The second, smaller and assumed female of the pair charged through the aftermath of the spell at Anya. Both of its hooked hands lifted and drove down on her. She yanked her right arm out of the way. Her left hand was out to cast again and, as she pulled it across her body again, one of the hooks was buried in her shoulder.  It was a stroke of luck that the second spell was strong enough to kill the second horror instantly.  Anya clinched her jaw around a quiet whine as it fell back. She felt a rip when the hook dislodged from her shoulder.
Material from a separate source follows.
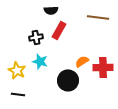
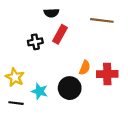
cyan star: (40, 61) -> (40, 91), moved
orange semicircle: (82, 61) -> (85, 68), turned 144

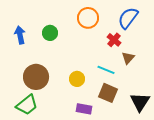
With both hook horrors dispatched, she clapped her right hand to her shoulder and pressed. Sluggish blood seeped through her fingers, not enough for her to worry yet.  She stepped around the spots where the monsters had been to get a better view of the nest site.  Half a dozen small, smooth eggs were scattered among the rubble that littered ground. Their consistent size, shape and coloring interrupted the pattern of natural rockfall enough to make them easily identifiable to the mage.  She pulled down her mask and sniffed the air to confirm.

Anya replaced her mask and pressed a fist hard over it to hide the sound of a sniffle.  She rocked on to her toes and back down, swaying in place three times. On the fourth she pushed herself into action.  She drove the heel of a boot down on to each of the camoflauged eggs in turn.

With the mated pair and their eggs dispatched, she hurried back up the tunnels.  She followed the same path as before.  She hadn't been gone long enough for much activity to have picked up in the bath house. Her return to her office was noted this time by both receptionists though neither stopped her.  Once she was back in the room, surrounded by the mundane comforts of books and ledgers, she fell into the armchair next to the empty hearth.  She needed to get home and start breakfast but for now she leaned forward, resting her elbows on her knees and stared at the floor between her feet.